Norveç ulusal varlık fonu (Norwegian Sovereign Wealth Fund NSWF) yaptığı açıklamada, yatırımları arasında bulunan Thoresen Tayland Agencies kuruluşunun işbirliğinden çıkarılması işlemini durdurdu. Diğer yandan Hyundai Glovis Co.'nun da gözlem altında bulundurulması, incelenmesi sürecini sonlandırdığını açıkladı.
NSWF, araştırmalara göre uygulamaların ve çalışma koşullarının "son derece kötü" olduğu Bangladeş ve Pakistan'ı, hizmet dışı bırakılıp söküme çekilen hurda gemileri parçalama protokolleri nedeniyle uyarmıştı. Fon buna paralel olarak uygulama şartlarını mercek altına almış, ilk şirketi ortaklıktan çıkarıp ikincisi hakkında da inceleme başlatmıştı.
Açıklamalardan anlaşılıyor ki Thoresen Tayland Acentaları 2018'den bu yana Bangladeş'e başka gemi göndermediğini söylüyor. Hyundai Glovis ise hizmet dışı bırakılan gemilerin "sorumlu bir şekilde" imhası için yeni bir politika oluşturduğunu belirtiyor.
Bahsi geçen Hyundai Kia Otomotiv Grubunun alt şirketi olan Güney Kore merkezli lojistik ismi Hyundai Glovis ulusal ve uluslararası yük taşımacılığı komisyoncusu olarak çalışıyor. Adı geçen diğer şirket ise Thoresen Tayland Acenteleri.
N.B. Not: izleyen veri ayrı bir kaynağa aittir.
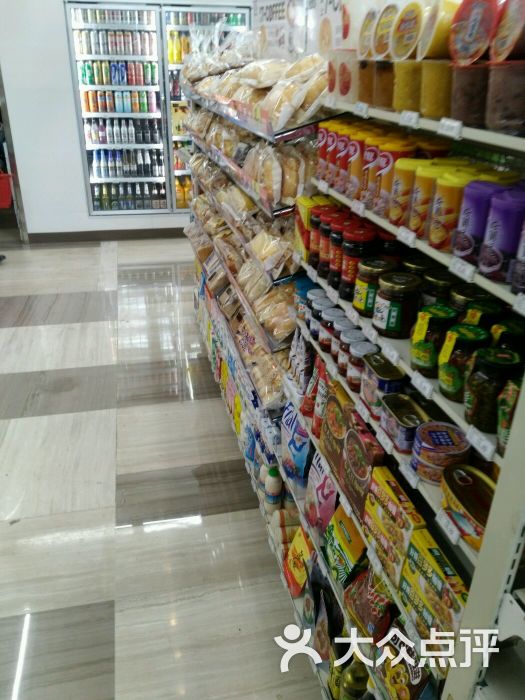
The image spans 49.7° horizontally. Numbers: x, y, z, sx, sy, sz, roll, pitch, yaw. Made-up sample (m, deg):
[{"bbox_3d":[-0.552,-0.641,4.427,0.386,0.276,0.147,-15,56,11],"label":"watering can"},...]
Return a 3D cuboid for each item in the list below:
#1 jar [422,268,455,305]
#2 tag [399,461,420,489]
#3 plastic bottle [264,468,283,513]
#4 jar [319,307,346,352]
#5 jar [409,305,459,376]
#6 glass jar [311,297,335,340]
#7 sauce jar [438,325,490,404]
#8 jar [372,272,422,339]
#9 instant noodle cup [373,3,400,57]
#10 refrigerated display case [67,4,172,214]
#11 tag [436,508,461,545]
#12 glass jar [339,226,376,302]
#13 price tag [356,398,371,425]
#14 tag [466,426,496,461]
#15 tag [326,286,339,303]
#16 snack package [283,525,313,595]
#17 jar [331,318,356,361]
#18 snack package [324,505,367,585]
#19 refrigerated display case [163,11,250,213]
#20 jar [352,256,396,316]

Thoresen Thai Agency Public Company Limited (TTA PCL) de bir holding şirketi olarak faaliyet gösteriyor. Şirket, bağlı ortaklıkları aracılığıyla kuru yük taşımacılığı, adalar arası petrol ve gaz tankerciliği, açık deniz petrol ve gaz hizmetleri, gübre taşımacılığı, kömür madenciliği vb. alanlarda hizmet sağlıyor.
Norveç SWF ulusal varlık fonları arasında dünyanın en büyüğü, üstelik varlık değeri ve şeffaflık açısından küresel ölçekte örnek gösterilen lider konumunu koruyor. Norveç varlık fonunun güncel değeri 1,4 trilyon dolar tahmin ediliyor.
Norveç varlık fonuna bağlı etik konseyi, şirketlerin artık bu tür hurdaya çekme uygulamalarına izin vermemesi sayesinde askıya alma işlemlerini iptal etti. Bu arada, Hyundai Glovis yeni bir gemi geri dönüşümü politikası uygulamaya koymuş, geçtiğimiz yıl Pakistan ve Bangladeş ile yapılan gemi söküm sözleşmelerini yeniden değerlendirmişti.
Gemi söküm sektöründeki yeni nesil düzenlemelere dair bir diğer olumlu gelişme ise Hong Kong Sözleşmesi'nin 2025 yılında yürürlüğe girmesi için gerekli eşiğe ulaşılmış olması. Uluslararası Denizcilik Örgütü (IMO) sözleşmeyi yaklaşık 15 yıl önce kabul etmişti.
Ayrıca AB, onaylı gemi geri dönüşüm tersaneleri listesi güncelledi. En son haliyle çoğu gemi söküm alanı, yasal düzenlemeler çerçevesinde belirlenmiş ve çoğu Avrupa’yla Türkiye'de bulunan 48 tersane bölgesini içeriyor.